O Chile, por sua vez, sente a falta de Darío Osorio, Benjamín Kuscevic e Bruno Barticciotto, todos lesionados. A decisão de Córdova de não convocar medalhões como Vidal e Sánchez gerou polêmica, mas reflete a intenção de renovar o elenco para o próximo ciclo. A lanterna nas Eliminatórias, com apenas 10 pontos em 16 jogos, aumenta a pressão por uma atuação digna no Maracanã.
- Principais ausências:
- Brasil: Vinícius Júnior (suspenso), Neymar (questões físicas/técnicas).
- Chile: Osorio, Kuscevic e Barticciotto (lesionados).
- Impacto: Brasil testa reservas; Chile busca renovação.
- Pendurados no Brasil: Casemiro, Bruno Guimarães, Martinelli, Paquetá e Richarlison.
As ausências forçam ajustes táticos, com Ancelotti priorizando mobilidade no ataque e Córdova buscando estabilidade defensiva.
Histórico e expectativas de resultado
O Brasil domina o confronto histórico, com 54 vitórias, 14 empates e apenas 8 derrotas em 76 jogos contra o Chile. Em casa, a Seleção não perde para os chilenos desde 2000, o que reforça o favoritismo. A vitória por 2 a 1 no último encontro, em Santiago, mostrou a superioridade brasileira, mesmo em jogos equilibrados. Analistas preveem um placar de 2 a 0, com alta probabilidade de gols no primeiro tempo, dado o histórico de liderança precoce do Brasil em casa.
Raphinha, com cinco gols nas Eliminatórias, é apontado como principal candidato a marcar, enquanto Martinelli e Estêvão podem surpreender pela velocidade. Para o Chile, Ben Brereton Díaz é a esperança ofensiva, mas a seca de gols fora de casa preocupa. A partida serve como um teste final para Ancelotti antes dos amistosos internacionais em 2026, enquanto o Chile tenta evitar a pior campanha da história no formato atual das Eliminatórias.
- Fatos do confronto:
- Brasil venceu 55 de 76 jogos contra o Chile.

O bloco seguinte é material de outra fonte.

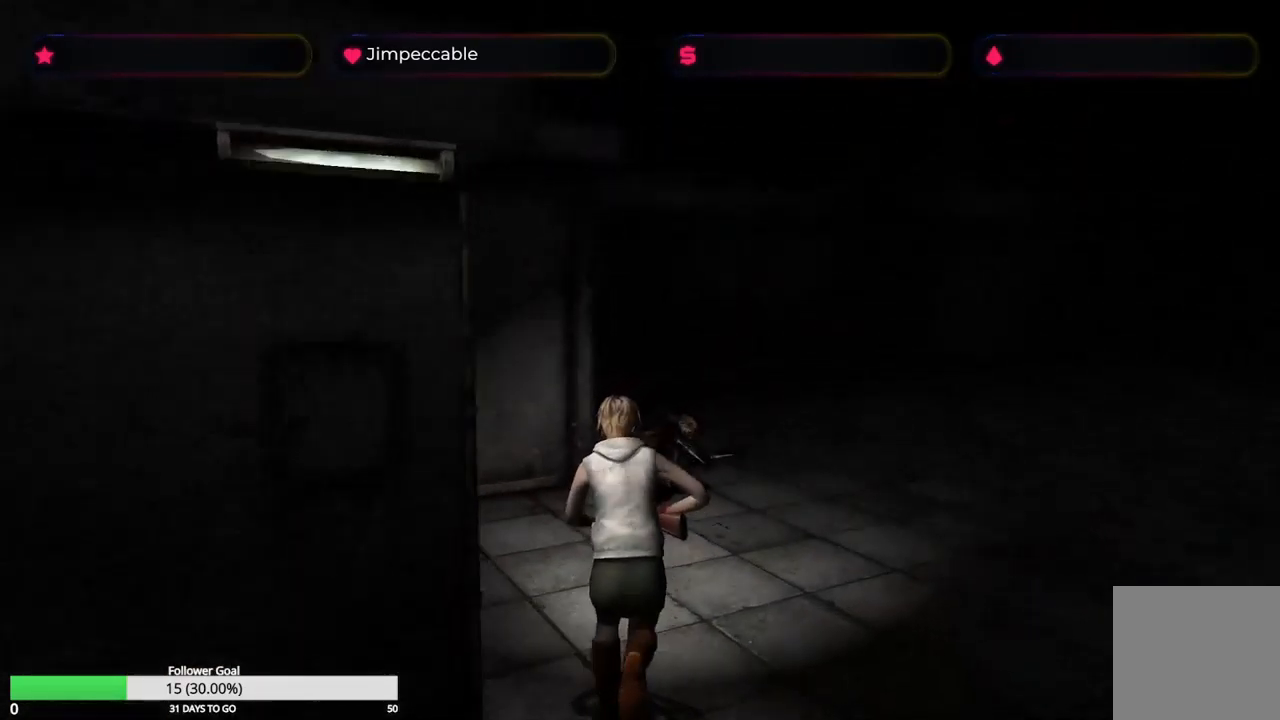
Gameplay with a controller (Xbox layout); each line is a JSON object with the inputs held at the frame after it. "events" lists button and stick changes between this image and that frame as [ms after this image, input, new state], when the widget could be followed in between.
{"buttons": [], "left_stick": "up", "right_stick": "center", "events": [[416, "X", "up"]]}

- Última derrota brasileira em casa foi em 2000.
- Raphinha lidera com cinco gols nas Eliminatórias.
- Chile não marcou em sete jogos fora de casa.
A expectativa é de um jogo dominado pelo Brasil, com o Maracanã como palco de uma noite de celebração e preparação para a Copa.
Preparação e próximos passos
A Seleção Brasileira treinou na Granja Comary, em Teresópolis, por três dias antes do jogo, com Ancelotti ajustando a equipe para explorar a velocidade nas pontas e a posse de bola. A ausência de cinco jogadores no primeiro treino limitou os testes iniciais, mas a chegada de todos os convocados permitiu um trabalho mais completo. Após o Chile, o Brasil enfrentará a Bolívia, em El Alto, no dia 9 de setembro, em um desafio de altitude.
O Chile, sob pressão após três derrotas consecutivas, treinou com foco em compactação defensiva. Córdova, que já comandou a seleção sub-20, tenta motivar jovens jogadores para enfrentar o Brasil sem medo, mesmo com poucas chances de vitória. A partida no Maracanã é vista como um marco para a reformulação chilena, com foco no ciclo de 2030.
- Cronograma de preparação:
- Brasil: três treinos na Granja Comary, com ênfase em bola parada.
- Chile: treinos defensivos para conter ataque brasileiro.
- Próximo jogo: Brasil enfrenta Bolívia em 9 de setembro.
- Chile: encara Uruguai na última rodada.
A partida no Maracanã é um momento de transição para ambas as equipes, com o Brasil mirando o hexa e o Chile planejando o futuro.